▼▼▼

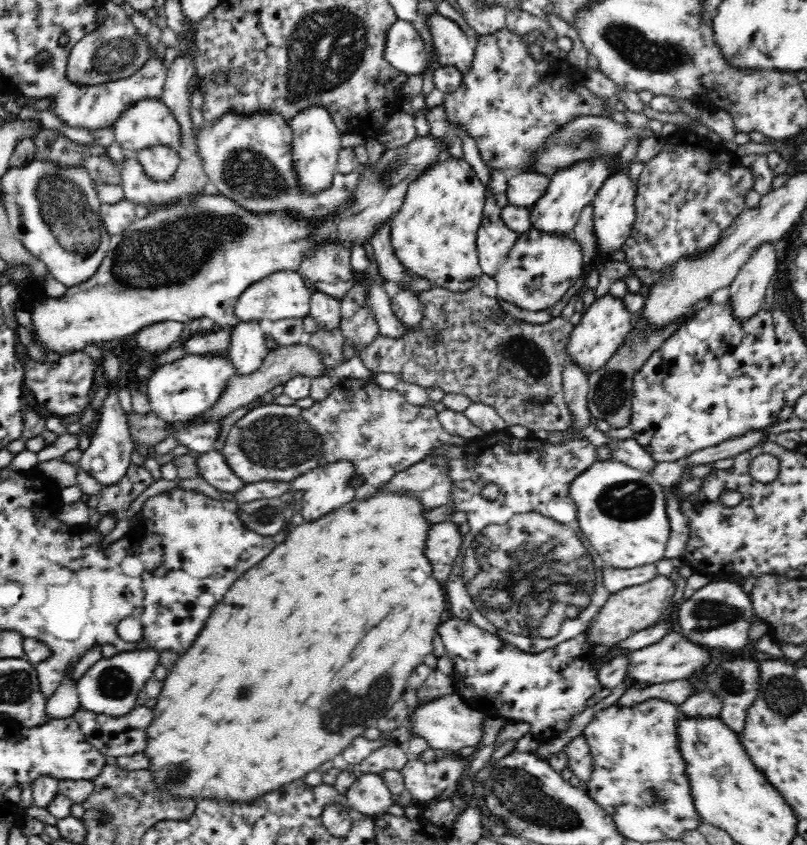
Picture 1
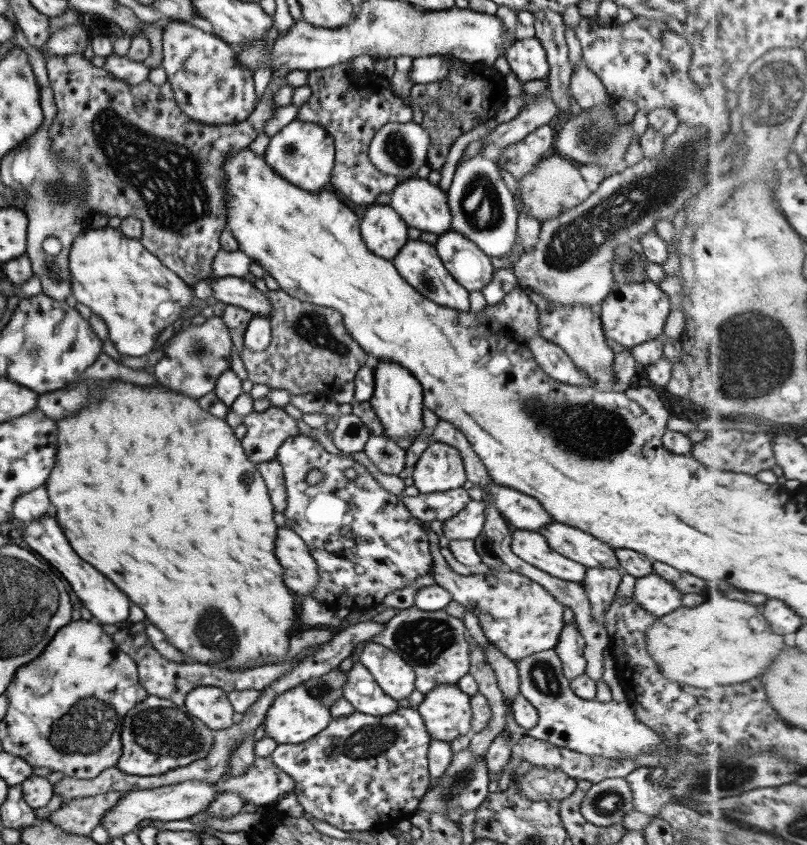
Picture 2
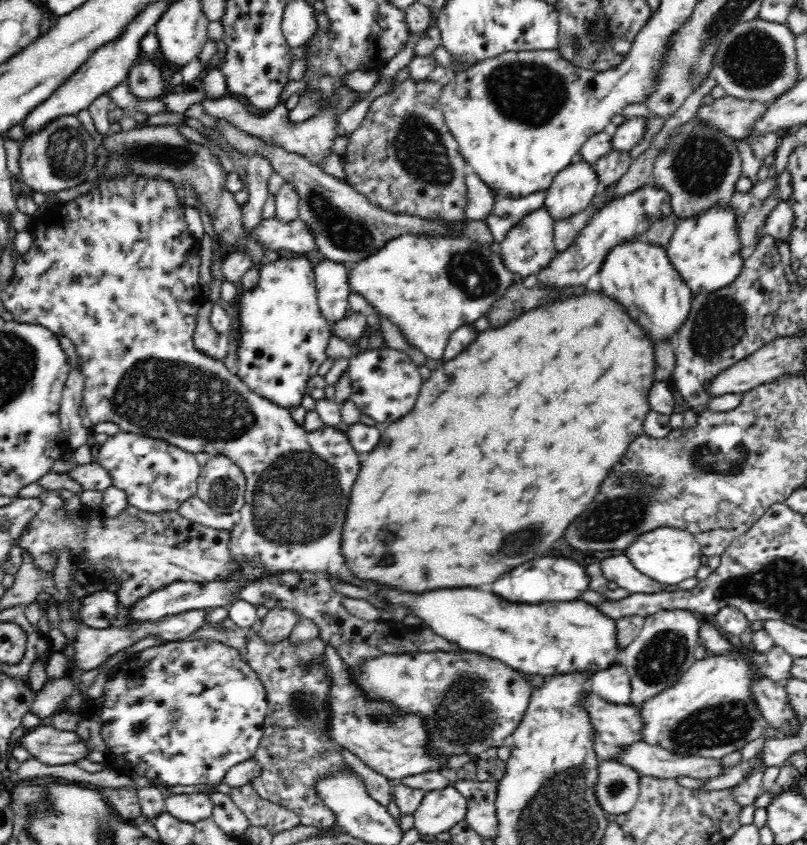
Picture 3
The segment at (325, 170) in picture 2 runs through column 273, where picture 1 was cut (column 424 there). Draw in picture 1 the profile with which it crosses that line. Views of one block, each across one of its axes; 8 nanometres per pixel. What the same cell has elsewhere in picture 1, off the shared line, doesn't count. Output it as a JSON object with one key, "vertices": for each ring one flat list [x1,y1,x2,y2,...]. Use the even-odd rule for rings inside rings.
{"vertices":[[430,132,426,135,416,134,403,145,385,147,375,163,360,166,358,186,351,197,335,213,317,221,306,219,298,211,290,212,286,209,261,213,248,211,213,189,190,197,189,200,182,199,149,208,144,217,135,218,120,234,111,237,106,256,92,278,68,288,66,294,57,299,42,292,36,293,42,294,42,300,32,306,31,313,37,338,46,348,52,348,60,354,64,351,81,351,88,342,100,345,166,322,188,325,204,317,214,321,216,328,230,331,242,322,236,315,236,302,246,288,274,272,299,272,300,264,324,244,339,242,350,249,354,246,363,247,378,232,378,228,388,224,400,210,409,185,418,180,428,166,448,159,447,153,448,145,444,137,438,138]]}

▲▲▲

You are asked to reproduce each line above exactly, but to exclude the pictures.

Picture 1
Picture 2
Picture 3
The segment at (325, 170) in picture 2 runs through column 273, where picture 1 was cut (column 424 there). Draw in picture 1 the profile with which it crosses that line. Views of one block, each across one of its axes; 8 nanometres per pixel. What the same cell has elsewhere in picture 1, off the shared line, doesn't count. Output it as a JSON object with one key, "vertices": for each ring one flat list [x1,y1,x2,y2,...]. Use the even-odd rule for rings inside rings.
{"vertices":[[430,132,426,135,416,134,403,145,385,147,375,163,360,166,358,186,351,197,335,213,317,221,306,219,298,211,290,212,286,209,261,213,248,211,213,189,190,197,189,200,182,199,149,208,144,217,135,218,120,234,111,237,106,256,92,278,68,288,66,294,57,299,42,292,36,293,42,294,42,300,32,306,31,313,37,338,46,348,52,348,60,354,64,351,81,351,88,342,100,345,166,322,188,325,204,317,214,321,216,328,230,331,242,322,236,315,236,302,246,288,274,272,299,272,300,264,324,244,339,242,350,249,354,246,363,247,378,232,378,228,388,224,400,210,409,185,418,180,428,166,448,159,447,153,448,145,444,137,438,138]]}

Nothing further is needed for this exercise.